After twelve years leading the institute, Professor Dale Sanders FRS retires this month from his role as Director.
Under his leadership, the John Innes Centre has achieved many scientific and organisational successes and Professor Sanders has had a lasting positive impact on the organisation, our outward collaborations, and the wider plant science community.
Whilst Director, Professor Sanders continued to run a successful research lab that made major advances in our understanding of plant nutrition with respect to human health.
Here, we look back at a small selection of Professor Sanders’ organisational achievements since his appointment in 2010.
Scientific Collaborations in China
Professor Sanders was instrumental in driving forward our international collaborations. Throughout his time here at the John Innes Centre Professor Sanders was at the forefront of a major collaborative UK-China project, CEPAMS.
This collaborative initiative brings together three world-leading research institutes, the JIC and two institutes of the Chinese Academy of Sciences (the Institute of Genetics and Developmental Biology, Beijing and the Institute of Plant Physiology and Ecology, Shanghai).
The virtual centre of excellence was first created in 2014 with funding from UKRI-BBSRC and CAS and aims to transform global nutrition and health through excellent strategic plant and microbial science.
CEPAMS is built on a strong history of scientific links which stretch back to the earliest days of UK-China research collaboration and now has 10 group leaders working in Beijing and Shanghai, with close links to the John Innes Centre in Norwich.
In recognition of this work to establish world-leading scientific collaborations in China, Professor Sanders was awarded the China International Science and Technology Cooperation Award in 2021. The award is made directly by the Chinese state and is the nation’s highest scientific honour for non-national individuals and institutions.
Trilateral alliance in Europe
In 2018 Professor Sanders was instrumental in the formation of an alliance with two leading plant science institutes in Europe – the Centre for Research in Agricultural Genomics in Barcelona and the Max Planck Institute for Plant Breeding Research in Cologne, to promote the vision of a pan-continental European Research Area and will aims to build European networks for early career researchers.

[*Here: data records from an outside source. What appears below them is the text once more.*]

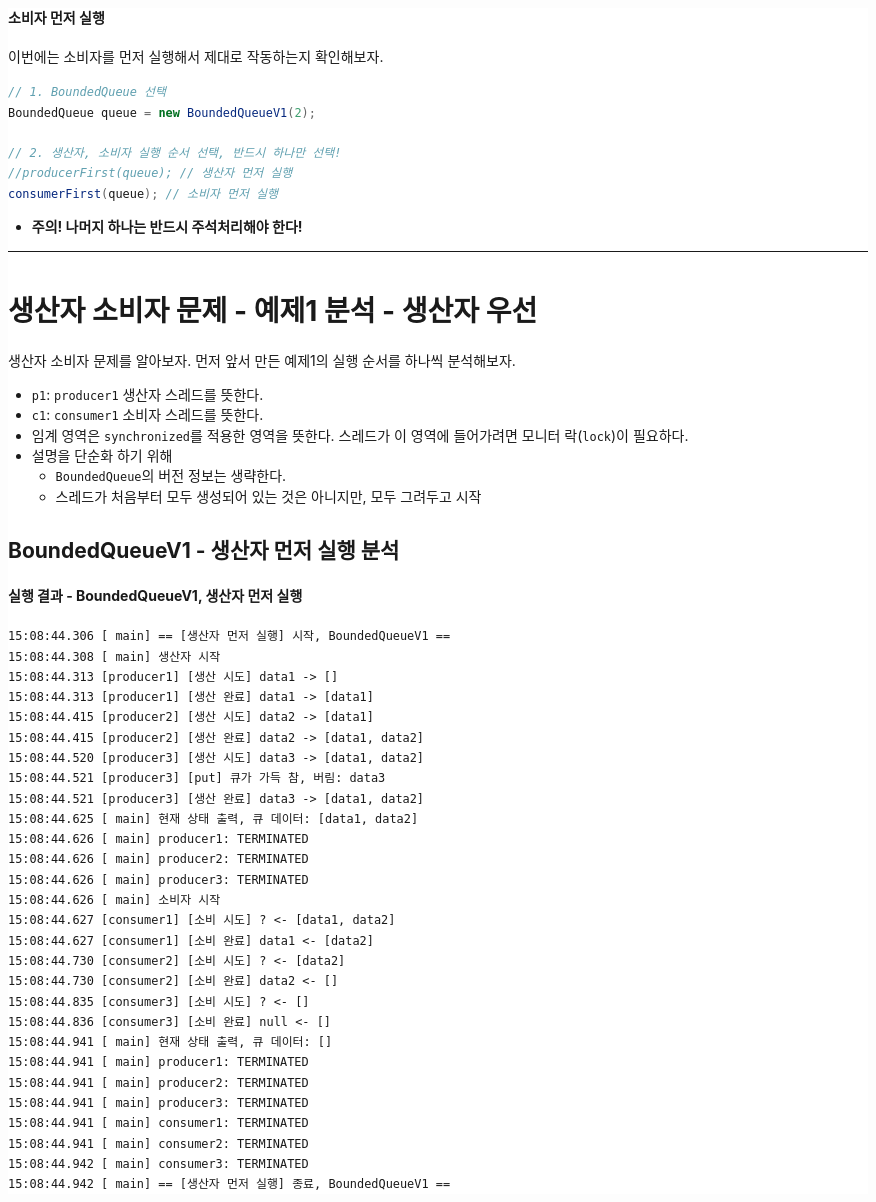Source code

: #### 소비자 먼저 실행
이번에는 소비자를 먼저 실행해서 제대로 작동하는지 확인해보자.
```java
// 1. BoundedQueue 선택
BoundedQueue queue = new BoundedQueueV1(2);

// 2. 생산자, 소비자 실행 순서 선택, 반드시 하나만 선택!
//producerFirst(queue); // 생산자 먼저 실행
consumerFirst(queue); // 소비자 먼저 실행
```
- **주의! 나머지 하나는 반드시 주석처리해야 한다!**

---

# 생산자 소비자 문제 - 예제1 분석 - 생산자 우선
생산자 소비자 문제를 알아보자. 먼저 앞서 만든 예제1의 실행 순서를 하나씩 분석해보자.
- `p1`: `producer1` 생산자 스레드를 뜻한다.
- `c1`: `consumer1` 소비자 스레드를 뜻한다.
- 임계 영역은 `synchronized`를 적용한 영역을 뜻한다. 스레드가 이 영역에 들어가려면 모니터 락(`lock`)이
필요하다.
- 설명을 단순화 하기 위해
  - `BoundedQueue`의 버전 정보는 생략한다.
  - 스레드가 처음부터 모두 생성되어 있는 것은 아니지만, 모두 그려두고 시작

## BoundedQueueV1 - 생산자 먼저 실행 분석
#### 실행 결과 - BoundedQueueV1, 생산자 먼저 실행
```text
15:08:44.306 [ main] == [생산자 먼저 실행] 시작, BoundedQueueV1 ==
15:08:44.308 [ main] 생산자 시작
15:08:44.313 [producer1] [생산 시도] data1 -> []
15:08:44.313 [producer1] [생산 완료] data1 -> [data1]
15:08:44.415 [producer2] [생산 시도] data2 -> [data1]
15:08:44.415 [producer2] [생산 완료] data2 -> [data1, data2]
15:08:44.520 [producer3] [생산 시도] data3 -> [data1, data2]
15:08:44.521 [producer3] [put] 큐가 가득 참, 버림: data3
15:08:44.521 [producer3] [생산 완료] data3 -> [data1, data2]
15:08:44.625 [ main] 현재 상태 출력, 큐 데이터: [data1, data2]
15:08:44.626 [ main] producer1: TERMINATED
15:08:44.626 [ main] producer2: TERMINATED
15:08:44.626 [ main] producer3: TERMINATED
15:08:44.626 [ main] 소비자 시작
15:08:44.627 [consumer1] [소비 시도] ? <- [data1, data2]
15:08:44.627 [consumer1] [소비 완료] data1 <- [data2]
15:08:44.730 [consumer2] [소비 시도] ? <- [data2]
15:08:44.730 [consumer2] [소비 완료] data2 <- []
15:08:44.835 [consumer3] [소비 시도] ? <- []
15:08:44.836 [consumer3] [소비 완료] null <- []
15:08:44.941 [ main] 현재 상태 출력, 큐 데이터: []
15:08:44.941 [ main] producer1: TERMINATED
15:08:44.941 [ main] producer2: TERMINATED
15:08:44.941 [ main] producer3: TERMINATED
15:08:44.941 [ main] consumer1: TERMINATED
15:08:44.941 [ main] consumer2: TERMINATED
15:08:44.942 [ main] consumer3: TERMINATED
15:08:44.942 [ main] == [생산자 먼저 실행] 종료, BoundedQueueV1 ==
```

This alliance brings PhD students and post-docs together to discuss science and facilitate their next career steps.
People and Culture
During Professor Sanders’ tenure, Dr Carole Thomas led the John Innes Centre’s applications for an Athena SWAN award. In 2017, the John Innes Centre became the first independent institution to a be awarded an Athena SWAN Gold Award.
The Athena SWAN Charter was originally established to encourage and recognise commitment to advancing women’s careers in science, technology, engineering, maths, and medicine (STEMM), and now includes addressing inclusivity more broadly. These wider values are now practiced and appreciated by the John Innes Centre community.
Under Professor Sanders’ leadership, the John Innes Centre became a founding signatory of the Technician Commitment, which aims to ensure visibility, recognition, career development and sustainability for technicians working in higher education and research.
Infrastructure and Vision
In 2019, the John Innes Centre opened the Dorothea de Winton Field Station set in the 110 hectares of Church Farm, Bawburgh. The site includes two laboratories, ambient and climate-controlled grain storage, meeting rooms, seed processing and agricultural equipment storage and enables scientists to grow experimental material in a commercial farming environment.
This infrastructure development marked an important point in the development of the institute taking our research from the lab into the field, providing an environment where plant and microbial research provides solutions to global challenges.
To support this ambition, the John Innes Centre and The Sainsbury Laboratory launched Healthy Plants, Healthy People, Healthy Planet, a joint vision to secure a safer, healthier and more sustainable future through the power of plant and microbial science.
The John Innes Centre work s with The Sainsbury Laboratory and BBSRC to secure capital funding, to create a world-leading hub for plant and microbial sciences in Norwich to tackle major global challenges of climate change, net zero agriculture, food security and human health.
Professor Sanders was one of the drivers behind the formation of the Norwich Institute for Sustainable Development. This landmark Norwich Research Park collaboration between social scientists and biologists seeks to develop novel solutions to enable farmers globally to build resilience to variability in rainfall, periods of drought and more extreme and unpredictable weather events.
Looking to the Future
As Professor Sanders retires, we welcome Professor Graham Moore into the role of Director.
Reflecting on the past 12 years, Professor Moore said, “I would like to warmly thank Dale for his success over the last 12 years in making the John Innes Centre such a wonderful place to work and supporting the delivery of world-class research. We all wish him a very well-deserved, long and happy retirement.”
Looking to the future, Professor Moore comments, “The John Innes Centre is well known for its unique interdisciplinary approach and I’m looking forward to working closely with colleagues to continue to build on our strength in fundamental science as well as applying our knowledge to global challenges such as food security, climate change, and health and well-being.”